## Job item
Each record below needs to be copied out exactly as it stands.
● ● ● ● ●
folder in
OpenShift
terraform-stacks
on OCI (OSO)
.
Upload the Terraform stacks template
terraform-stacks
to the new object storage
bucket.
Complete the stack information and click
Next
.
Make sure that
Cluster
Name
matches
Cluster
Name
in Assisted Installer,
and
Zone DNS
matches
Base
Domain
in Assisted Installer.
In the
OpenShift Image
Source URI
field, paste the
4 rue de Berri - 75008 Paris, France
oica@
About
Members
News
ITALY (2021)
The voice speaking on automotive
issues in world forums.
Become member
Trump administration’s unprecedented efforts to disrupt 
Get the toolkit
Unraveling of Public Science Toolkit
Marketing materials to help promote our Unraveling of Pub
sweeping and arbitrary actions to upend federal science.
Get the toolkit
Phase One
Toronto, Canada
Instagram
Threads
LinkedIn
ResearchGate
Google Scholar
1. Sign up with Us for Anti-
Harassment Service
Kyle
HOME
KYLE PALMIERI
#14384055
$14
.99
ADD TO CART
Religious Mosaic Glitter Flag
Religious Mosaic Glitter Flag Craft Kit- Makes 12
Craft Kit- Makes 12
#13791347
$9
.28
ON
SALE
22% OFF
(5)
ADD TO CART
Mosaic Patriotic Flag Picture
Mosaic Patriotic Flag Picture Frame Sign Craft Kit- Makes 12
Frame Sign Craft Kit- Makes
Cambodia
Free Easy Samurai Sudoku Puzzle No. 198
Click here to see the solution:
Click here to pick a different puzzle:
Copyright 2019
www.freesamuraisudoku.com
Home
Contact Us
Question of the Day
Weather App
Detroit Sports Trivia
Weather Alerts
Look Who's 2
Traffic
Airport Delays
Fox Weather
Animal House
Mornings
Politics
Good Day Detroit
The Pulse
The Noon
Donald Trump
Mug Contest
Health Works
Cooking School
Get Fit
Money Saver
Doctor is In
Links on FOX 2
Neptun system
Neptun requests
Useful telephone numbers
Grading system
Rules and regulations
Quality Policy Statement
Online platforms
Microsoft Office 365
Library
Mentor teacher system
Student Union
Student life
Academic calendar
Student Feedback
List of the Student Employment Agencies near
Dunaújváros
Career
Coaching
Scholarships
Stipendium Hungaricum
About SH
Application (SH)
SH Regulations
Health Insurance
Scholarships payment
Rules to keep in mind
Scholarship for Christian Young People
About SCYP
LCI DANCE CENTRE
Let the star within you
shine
● ● ● ● ●
## Response to this exercise
folder in
OpenShift
terraform-stacks
on OCI (OSO)
.
Upload the Terraform stacks template
terraform-stacks
to the new object storage
bucket.
Complete the stack information and click
Next
.
Make sure that
Cluster
Name
matches
Cluster
Name
in Assisted Installer,
and
Zone DNS
matches
Base
Domain
in Assisted Installer.
In the
OpenShift Image
Source URI
field, paste the
4 rue de Berri - 75008 Paris, France
oica@
About
Members
News
ITALY (2021)
The voice speaking on automotive
issues in world forums.
Become member
Trump administration’s unprecedented efforts to disrupt 
Get the toolkit
Unraveling of Public Science Toolkit
Marketing materials to help promote our Unraveling of Pub
sweeping and arbitrary actions to upend federal science.
Get the toolkit
Phase One
Toronto, Canada
Instagram
Threads
LinkedIn
ResearchGate
Google Scholar
1. Sign up with Us for Anti-
Harassment Service
Kyle
HOME
KYLE PALMIERI
#14384055
$14
.99
ADD TO CART
Religious Mosaic Glitter Flag
Religious Mosaic Glitter Flag Craft Kit- Makes 12
Craft Kit- Makes 12
#13791347
$9
.28
ON
SALE
22% OFF
(5)
ADD TO CART
Mosaic Patriotic Flag Picture
Mosaic Patriotic Flag Picture Frame Sign Craft Kit- Makes 12
Frame Sign Craft Kit- Makes
Cambodia
Free Easy Samurai Sudoku Puzzle No. 198
Click here to see the solution:
Click here to pick a different puzzle:
Copyright 2019
www.freesamuraisudoku.com
Home
Contact Us
Question of the Day
Weather App
Detroit Sports Trivia
Weather Alerts
Look Who's 2
Traffic
Airport Delays
Fox Weather
Animal House
Mornings
Politics
Good Day Detroit
The Pulse
The Noon
Donald Trump
Mug Contest
Health Works
Cooking School
Get Fit
Money Saver
Doctor is In
Links on FOX 2
Neptun system
Neptun requests
Useful telephone numbers
Grading system
Rules and regulations
Quality Policy Statement
Online platforms
Microsoft Office 365
Library
Mentor teacher system
Student Union
Student life
Academic calendar
Student Feedback
List of the Student Employment Agencies near
Dunaújváros
Career
Coaching
Scholarships
Stipendium Hungaricum
About SH
Application (SH)
SH Regulations
Health Insurance
Scholarships payment
Rules to keep in mind
Scholarship for Christian Young People
About SCYP
LCI DANCE CENTRE
Let the star within you
shine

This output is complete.